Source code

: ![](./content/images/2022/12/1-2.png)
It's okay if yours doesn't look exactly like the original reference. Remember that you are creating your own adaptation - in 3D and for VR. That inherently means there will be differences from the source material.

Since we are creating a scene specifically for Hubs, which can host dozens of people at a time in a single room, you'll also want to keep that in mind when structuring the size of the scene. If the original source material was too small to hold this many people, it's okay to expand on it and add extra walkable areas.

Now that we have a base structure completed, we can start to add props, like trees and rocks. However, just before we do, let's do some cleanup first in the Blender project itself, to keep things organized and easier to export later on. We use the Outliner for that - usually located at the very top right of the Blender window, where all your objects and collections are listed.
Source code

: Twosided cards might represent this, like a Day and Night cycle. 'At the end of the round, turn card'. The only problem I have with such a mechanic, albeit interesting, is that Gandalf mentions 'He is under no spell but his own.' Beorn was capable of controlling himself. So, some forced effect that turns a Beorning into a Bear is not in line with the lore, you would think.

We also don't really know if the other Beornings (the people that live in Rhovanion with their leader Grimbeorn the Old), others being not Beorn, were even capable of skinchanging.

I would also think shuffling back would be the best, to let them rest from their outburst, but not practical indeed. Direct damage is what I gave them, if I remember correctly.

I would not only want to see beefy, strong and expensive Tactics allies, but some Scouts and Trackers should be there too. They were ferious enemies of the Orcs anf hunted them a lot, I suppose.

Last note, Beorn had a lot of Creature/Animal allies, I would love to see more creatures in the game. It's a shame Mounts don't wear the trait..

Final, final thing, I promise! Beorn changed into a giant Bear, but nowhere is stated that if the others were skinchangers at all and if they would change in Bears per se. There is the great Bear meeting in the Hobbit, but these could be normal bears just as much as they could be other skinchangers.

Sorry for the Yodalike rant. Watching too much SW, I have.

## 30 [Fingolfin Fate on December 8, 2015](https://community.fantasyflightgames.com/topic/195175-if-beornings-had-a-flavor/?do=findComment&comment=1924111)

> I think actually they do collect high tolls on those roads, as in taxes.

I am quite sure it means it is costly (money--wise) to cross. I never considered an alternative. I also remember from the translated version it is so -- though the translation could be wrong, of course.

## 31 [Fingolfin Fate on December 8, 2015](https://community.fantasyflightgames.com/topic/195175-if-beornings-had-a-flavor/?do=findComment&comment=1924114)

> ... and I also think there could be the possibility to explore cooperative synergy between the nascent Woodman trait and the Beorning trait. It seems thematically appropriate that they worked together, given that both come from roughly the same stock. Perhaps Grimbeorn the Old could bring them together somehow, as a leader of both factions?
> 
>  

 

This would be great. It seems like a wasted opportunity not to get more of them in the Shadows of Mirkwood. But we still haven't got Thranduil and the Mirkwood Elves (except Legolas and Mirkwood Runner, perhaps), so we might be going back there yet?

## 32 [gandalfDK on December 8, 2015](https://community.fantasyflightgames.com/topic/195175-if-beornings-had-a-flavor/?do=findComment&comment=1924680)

#####

▸ PROBLEM STATEMENT:
Using the records above, restate word for word the lines from the one with "## 30 [Fingolfin" through the one with "as in taxes.", both included.

▸ COMPLETED EXERCISE:
## 30 [Fingolfin Fate on December 8, 2015](https://community.fantasyflightgames.com/topic/195175-if-beornings-had-a-flavor/?do=findComment&comment=1924111)

> I think actually they do collect high tolls on those roads, as in taxes.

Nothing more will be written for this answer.